-- Excerpt provided follows --
Directed Transfer Function

A theoretical introduction to the connectivity estimation based on the Directed Transfer Function (DTF) can be found elsewhere. Shortly, the method uses multivariate autoregressive modelling (MVAR) to predict the future of a given S1 signal based on its own past. If this prediction is improved when also including the past of another signal, S2, we may conclude that S2 is causal for S1. This is an application of the Granger causality principle. DTF is a multivariate method that estimates causal relationships in a set of signals at once, without pairwise comparisons.

Connectivity should be estimated based on reconstructed signals.

Both uncorrected signals and leakage-corected signals results are saved. In normal experimental practice, please consider the laeagage correction results only. Uncorrected may be plagued with spurious effects.

Connectivity settings

It is possible to create multiple versions of connectivity with different settings, which are named using con.conName parameter and stored in the 8_CONN/[conName] subdirectory.

MVAR settings include model order, con.mvarOrd, which determines the number of samples that are included in the prediction of model coefficients. Model order is dependent on the actual sampling rate; for the recommended sampling (125-128 Hz), the order should be set around 7 samples.

By default, connectivity is estimated using all defined ROIs and using the full epoch as defined by seg settings. To limit these, con.chanSel can be used to define ROIs to analyze (for all, set it to '1-'). This parameter can be used if you want to analyze a subset of ROIs only, when for example ROI from different functional networks are defined, but only one network is currently in the scope.

When con.useRange is set to 1, only a fraction of defined epochs will be taken into account during connectivity estimation, as provided by con.timeRangeStart and con.timeRangeEnd parameters, that define the start and end of the relevant data relative to epoch start (in seconds). When disabled, the whole epoch is analyzed, as defined in the seg section.
-- Excerpt provided concluded --
-- Data shown follows --
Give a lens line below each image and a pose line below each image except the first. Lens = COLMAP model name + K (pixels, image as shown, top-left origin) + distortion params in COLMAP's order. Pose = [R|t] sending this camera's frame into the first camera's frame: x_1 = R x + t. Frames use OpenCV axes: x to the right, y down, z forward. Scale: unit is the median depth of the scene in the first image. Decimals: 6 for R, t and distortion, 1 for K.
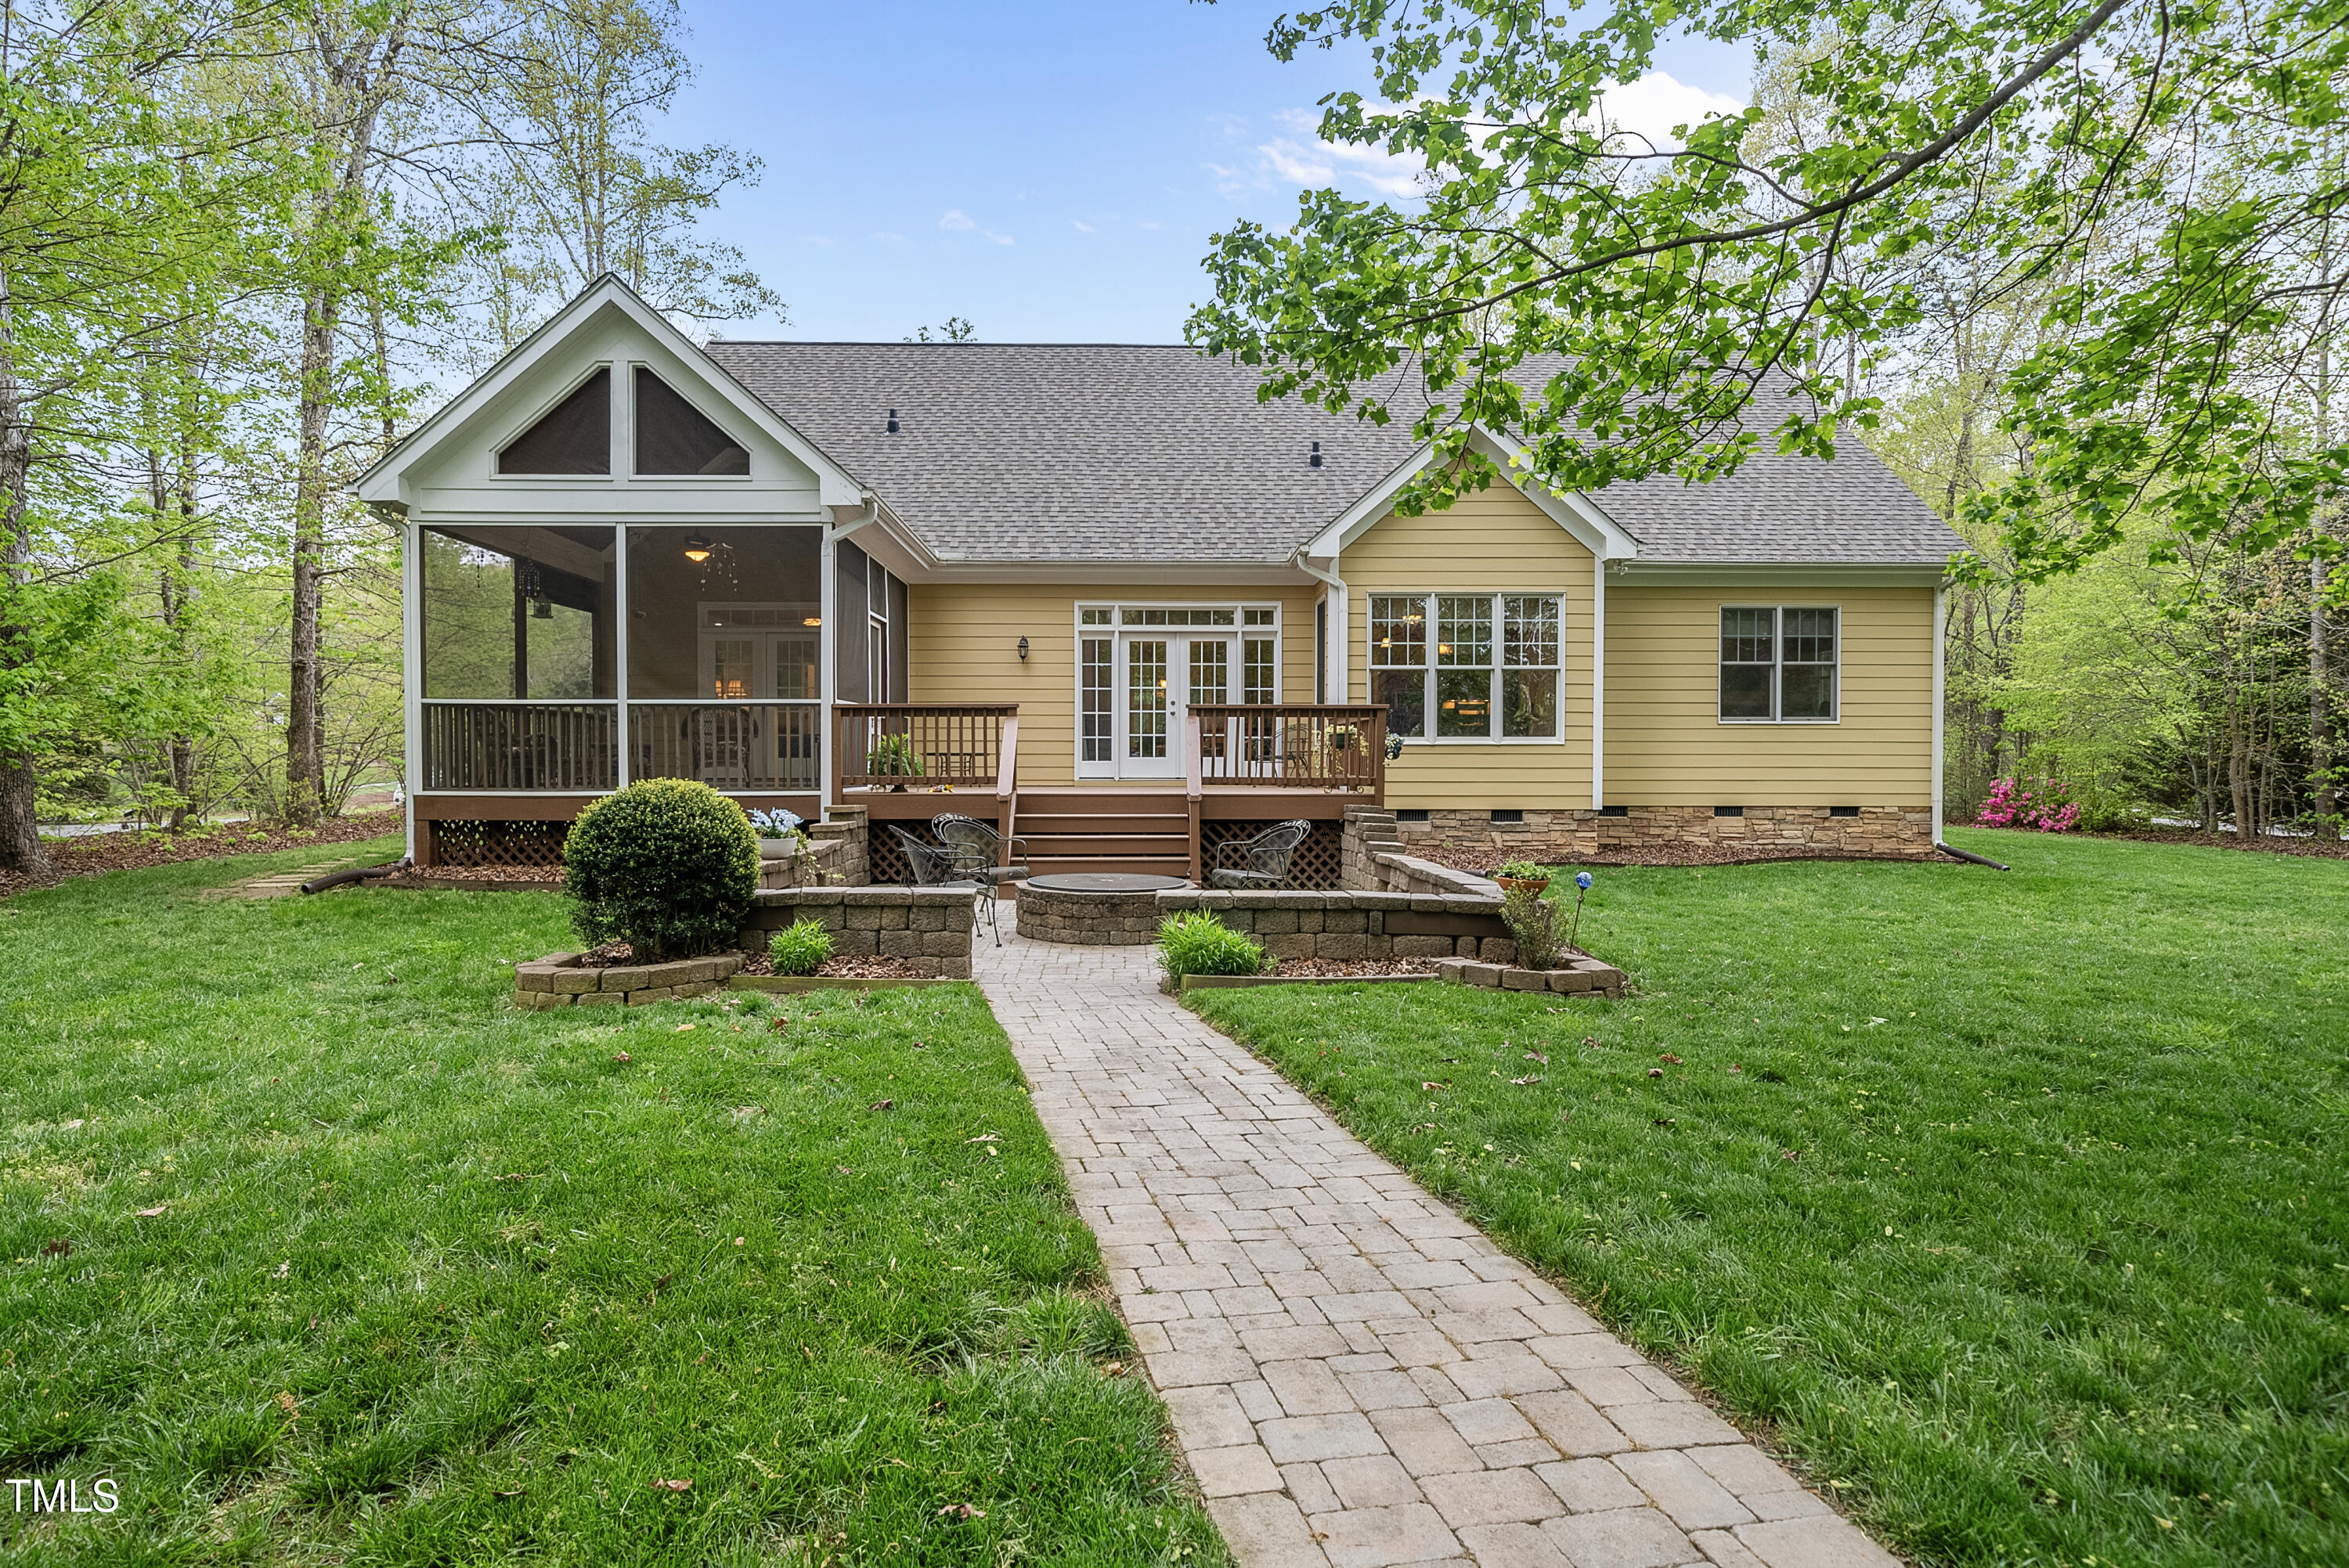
lens RADIAL K [[1189.5, 0, 1173.6], [0, 1189.5, 784.7], [0, 0, 1]] dist [-0.002445, 0.000094]
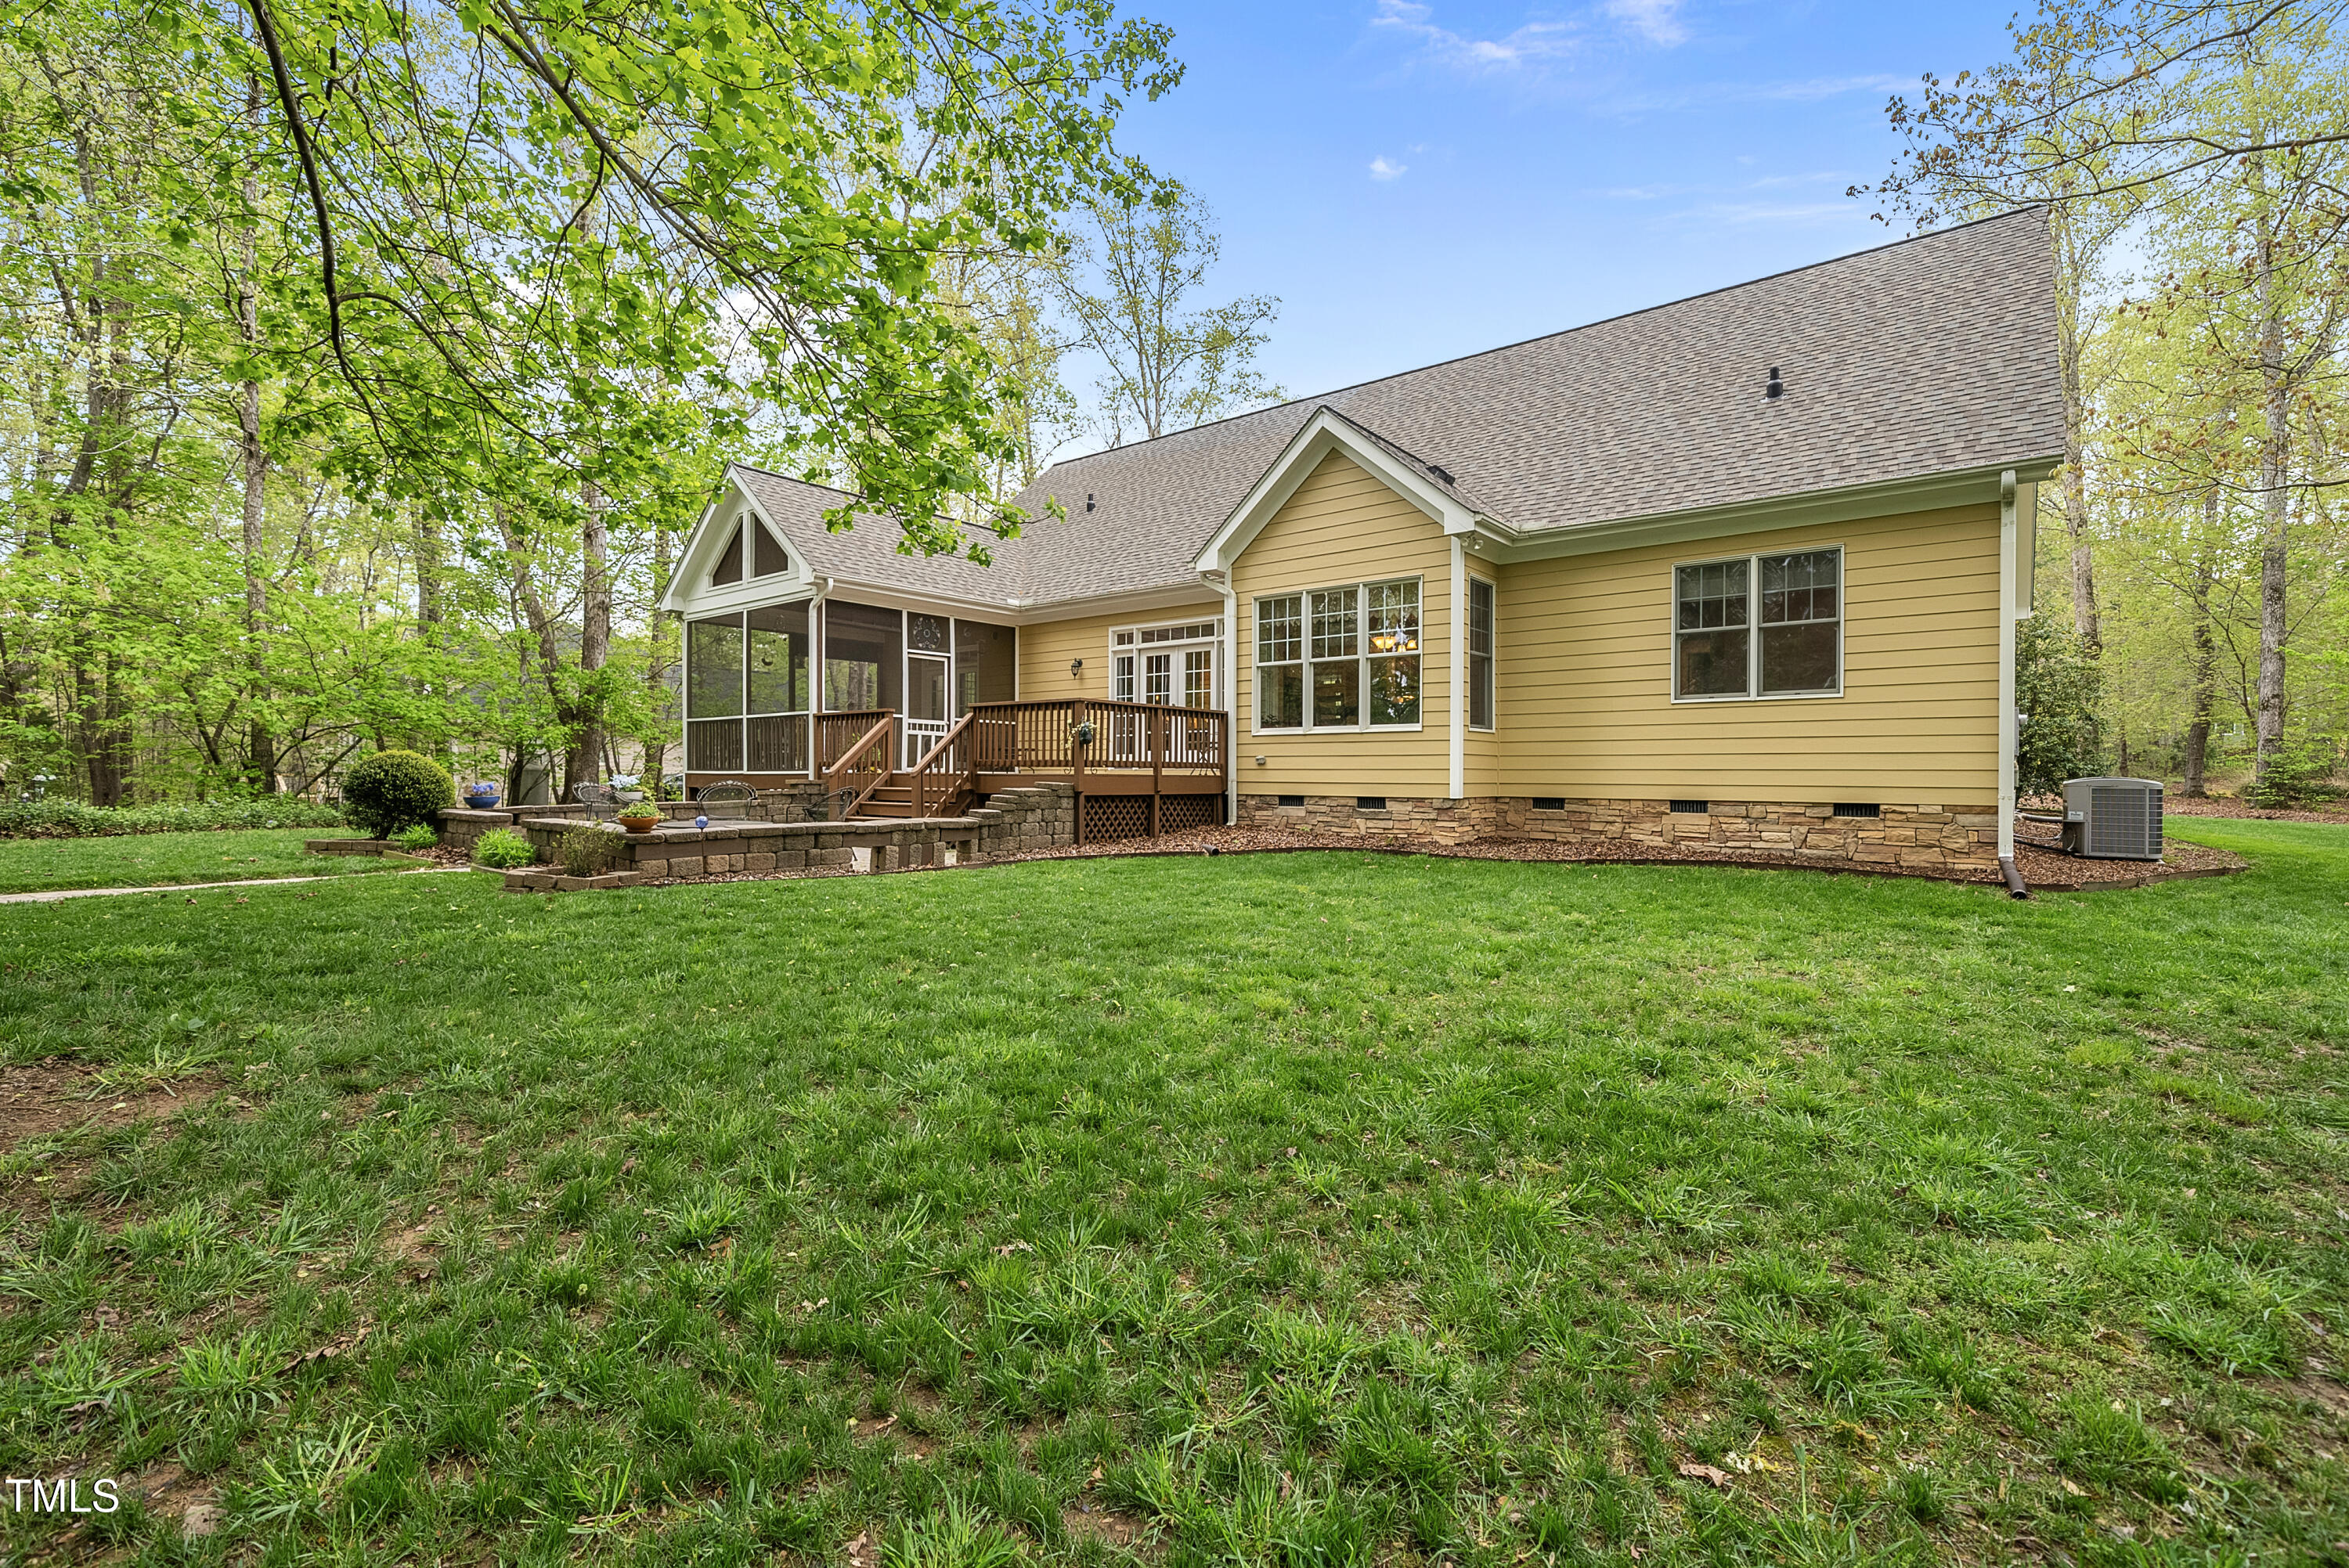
lens RADIAL K [[1031.5, 0, 1173.4], [0, 1031.5, 778.1], [0, 0, 1]] dist [0.000064, -0.000101]
pose [[0.761280, 0.005394, -0.648401, 0.674337], [-0.014651, 0.999853, -0.008884, 0.014351], [0.648258, 0.016262, 0.761247, 0.209303]]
-- Data shown concluded --
**Assigned task:**
Return the entire Directed Transfer Function text word for word. The data is separate material, unrelated to the text.

**Solution to the problem:**
Directed Transfer Function

A theoretical introduction to the connectivity estimation based on the Directed Transfer Function (DTF) can be found elsewhere. Shortly, the method uses multivariate autoregressive modelling (MVAR) to predict the future of a given S1 signal based on its own past. If this prediction is improved when also including the past of another signal, S2, we may conclude that S2 is causal for S1. This is an application of the Granger causality principle. DTF is a multivariate method that estimates causal relationships in a set of signals at once, without pairwise comparisons.

Connectivity should be estimated based on reconstructed signals.

Both uncorrected signals and leakage-corected signals results are saved. In normal experimental practice, please consider the laeagage correction results only. Uncorrected may be plagued with spurious effects.

Connectivity settings

It is possible to create multiple versions of connectivity with different settings, which are named using con.conName parameter and stored in the 8_CONN/[conName] subdirectory.

MVAR settings include model order, con.mvarOrd, which determines the number of samples that are included in the prediction of model coefficients. Model order is dependent on the actual sampling rate; for the recommended sampling (125-128 Hz), the order should be set around 7 samples.

By default, connectivity is estimated using all defined ROIs and using the full epoch as defined by seg settings. To limit these, con.chanSel can be used to define ROIs to analyze (for all, set it to '1-'). This parameter can be used if you want to analyze a subset of ROIs only, when for example ROI from different functional networks are defined, but only one network is currently in the scope.

When con.useRange is set to 1, only a fraction of defined epochs will be taken into account during connectivity estimation, as provided by con.timeRangeStart and con.timeRangeEnd parameters, that define the start and end of the relevant data relative to epoch start (in seconds). When disabled, the whole epoch is analyzed, as defined in the seg section.